Exercise instructions
Lines from the records below that contain the word "version" are to be copied out.

Source data
- - - - - - -
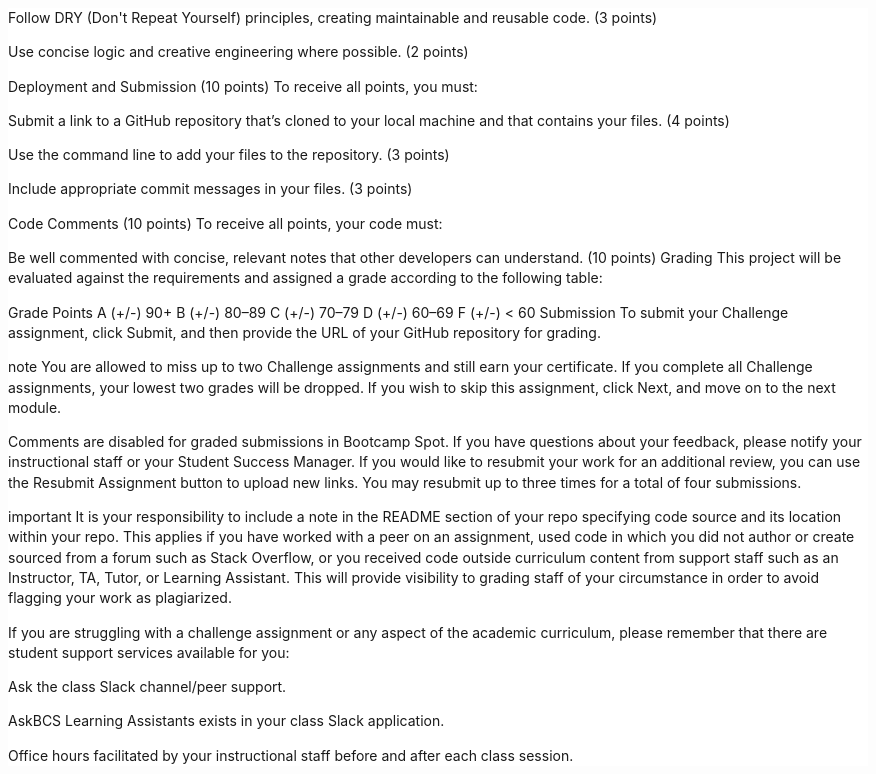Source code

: Follow DRY (Don't Repeat Yourself) principles, creating maintainable and reusable code. (3 points)

Use concise logic and creative engineering where possible. (2 points)

Deployment and Submission (10 points)
To receive all points, you must:

Submit a link to a GitHub repository that’s cloned to your local machine and that contains your files. (4 points)

Use the command line to add your files to the repository. (3 points)

Include appropriate commit messages in your files. (3 points)

Code Comments (10 points)
To receive all points, your code must:

Be well commented with concise, relevant notes that other developers can understand. (10 points)
Grading
This project will be evaluated against the requirements and assigned a grade according to the following table:

Grade	Points
A (+/-)	90+
B (+/-)	80–89
C (+/-)	70–79
D (+/-)	60–69
F (+/-)	< 60
Submission
To submit your Challenge assignment, click Submit, and then provide the URL of your GitHub repository for grading.

note
You are allowed to miss up to two Challenge assignments and still earn your certificate. If you complete all Challenge assignments, your lowest two grades will be dropped. If you wish to skip this assignment, click Next, and move on to the next module.

Comments are disabled for graded submissions in Bootcamp Spot. If you have questions about your feedback, please notify your instructional staff or your Student Success Manager. If you would like to resubmit your work for an additional review, you can use the Resubmit Assignment button to upload new links. You may resubmit up to three times for a total of four submissions.

important
It is your responsibility to include a note in the README section of your repo specifying code source and its location within your repo. This applies if you have worked with a peer on an assignment, used code in which you did not author or create sourced from a forum such as Stack Overflow, or you received code outside curriculum content from support staff such as an Instructor, TA, Tutor, or Learning Assistant. This will provide visibility to grading staff of your circumstance in order to avoid flagging your work as plagiarized.

If you are struggling with a challenge assignment or any aspect of the academic curriculum, please remember that there are student support services available for you:

Ask the class Slack channel/peer support.

AskBCS Learning Assistants exists in your class Slack application.

Office hours facilitated by your instructional staff before and after each class session.
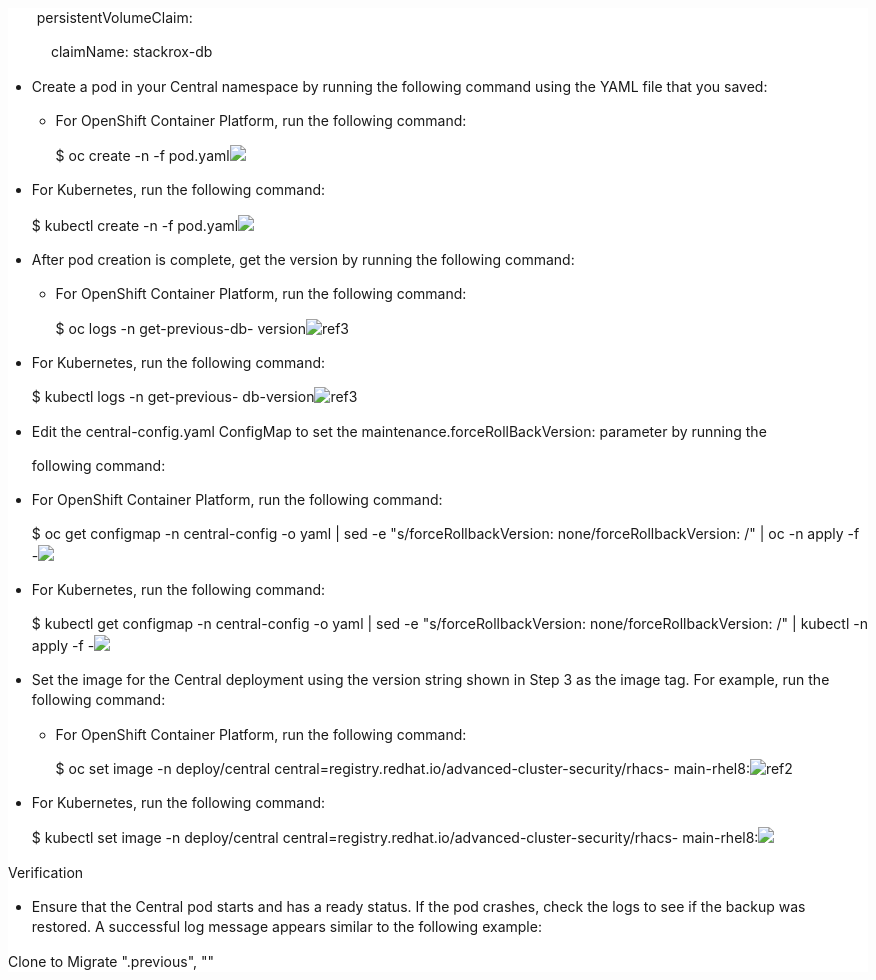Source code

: `    `persistentVolumeClaim:

`      `claimName: stackrox-db

- Create a pod in your Central namespace by running the following command using the YAML file that you saved:
  - For OpenShift Container Platform, run the following command:

    $ oc create -n <central namespace> -f pod.yaml![](Aspose.Words.7ecbeb1a-b174-41f6-9a46-22ea0cfb260e.027.png)

- For Kubernetes, run the following command:

  $ kubectl create -n <central namespace> -f pod.yaml![](Aspose.Words.7ecbeb1a-b174-41f6-9a46-22ea0cfb260e.028.png)

- After pod creation is complete, get the version by running the following command:
  - For OpenShift Container Platform, run the following command:

    $ oc logs -n <central namespace> get-previous-db- version![ref3]

- For Kubernetes, run the following command:

  $ kubectl logs -n <central namespace> get-previous- db-version![ref3]

- Edit the  central-config.yaml ConfigMap to set the maintenance.forceRollBackVersion:<version> parameter by running the

  following command:

- For OpenShift Container Platform, run the following command:

  $ oc get configmap -n <central namespace> central-config -o yaml | sed -e "s/forceRollbackVersion: none/forceRollbackVersion: <version>/" | oc -n <central namespace> apply -f -![](Aspose.Words.7ecbeb1a-b174-41f6-9a46-22ea0cfb260e.030.png)

- For Kubernetes, run the following command:

  $ kubectl get configmap -n <central namespace> central-config -o yaml | sed -e "s/forceRollbackVersion: none/forceRollbackVersion: <version>/" | kubectl -n <central namespace> apply -f -![](Aspose.Words.7ecbeb1a-b174-41f6-9a46-22ea0cfb260e.031.png)

- Set the image for the Central deployment using the version string shown in Step 3 as the image tag. For example, run the following command:
  - For OpenShift Container Platform, run the following command:

    $ oc set image -n <central namespace> deploy/central central=registry.redhat.io/advanced-cluster-security/rhacs- main-rhel8:<version>![ref2]

- For Kubernetes, run the following command:

  $ kubectl set image -n <central namespace> deploy/central central=registry.redhat.io/advanced-cluster-security/rhacs- main-rhel8:<version>![](Aspose.Words.7ecbeb1a-b174-41f6-9a46-22ea0cfb260e.032.png)

Verification

- Ensure that the Central pod starts and has a  ready status. If the pod crashes, check the logs to see if the backup was restored. A successful log message appears similar to the following example:

Clone to Migrate ".previous", ""


[ref1]: Aspose.Words.85312192-a209-4b3e-b0a0-1f4adc319311.007.png
[ref2]: Aspose.Words.85312192-a209-4b3e-b0a0-1f4adc319311.008.png
[ref1]: Aspose.Words.7ecbeb1a-b174-41f6-9a46-22ea0cfb260e.020.png
[ref2]: Aspose.Words.7ecbeb1a-b174-41f6-9a46-22ea0cfb260e.021.png
[ref3]: Aspose.Words.7ecbeb1a-b174-41f6-9a46-22ea0cfb260e.029.png
[ref4]: Aspose.Words.7ecbeb1a-b174-41f6-9a46-22ea0cfb260e.037.png
[ref1]: Aspose.Words.577df58b-a8e3-485b-b21f-578bd116fd50.008.png
[ref2]: Aspose.Words.577df58b-a8e3-485b-b21f-578bd116fd50.009.png
[ref3]: Aspose.Words.577df58b-a8e3-485b-b21f-578bd116fd50.010.png
[ref4]: Aspose.Words.577df58b-a8e3-485b-b21f-578bd116fd50.011.png
[ref5]: Aspose.Words.577df58b-a8e3-485b-b21f-578bd116fd50.030.png
[ref6]: Aspose.Words.577df58b-a8e3-485b-b21f-578bd116fd50.031.png
[ref7]: Aspose.Words.577df58b-a8e3-485b-b21f-578bd116fd50.032.png
[ref1]: Aspose.Words.a9143ca0-2e3c-41be-974c-c297cb324b70.005.png
[ref2]: Aspose.Words.a9143ca0-2e3c-41be-974c-c297cb324b70.007.png
[ref3]: Aspose.Words.a9143ca0-2e3c-41be-974c-c297cb324b70.008.png
[ref4]: Aspose.Words.a9143ca0-2e3c-41be-974c-c297cb324b70.016.png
- - - - - - -
Solution for this task
- After pod creation is complete, get the version by running the following command:
    $ oc logs -n <central namespace> get-previous-db- version![ref3]
  $ kubectl logs -n <central namespace> get-previous- db-version![ref3]
- Edit the  central-config.yaml ConfigMap to set the maintenance.forceRollBackVersion:<version> parameter by running the
  $ oc get configmap -n <central namespace> central-config -o yaml | sed -e "s/forceRollbackVersion: none/forceRollbackVersion: <version>/" | oc -n <central namespace> apply -f -![](Aspose.Words.7ecbeb1a-b174-41f6-9a46-22ea0cfb260e.030.png)
  $ kubectl get configmap -n <central namespace> central-config -o yaml | sed -e "s/forceRollbackVersion: none/forceRollbackVersion: <version>/" | kubectl -n <central namespace> apply -f -![](Aspose.Words.7ecbeb1a-b174-41f6-9a46-22ea0cfb260e.031.png)
- Set the image for the Central deployment using the version string shown in Step 3 as the image tag. For example, run the following command:
    $ oc set image -n <central namespace> deploy/central central=registry.redhat.io/advanced-cluster-security/rhacs- main-rhel8:<version>![ref2]
  $ kubectl set image -n <central namespace> deploy/central central=registry.redhat.io/advanced-cluster-security/rhacs- main-rhel8:<version>![](Aspose.Words.7ecbeb1a-b174-41f6-9a46-22ea0cfb260e.032.png)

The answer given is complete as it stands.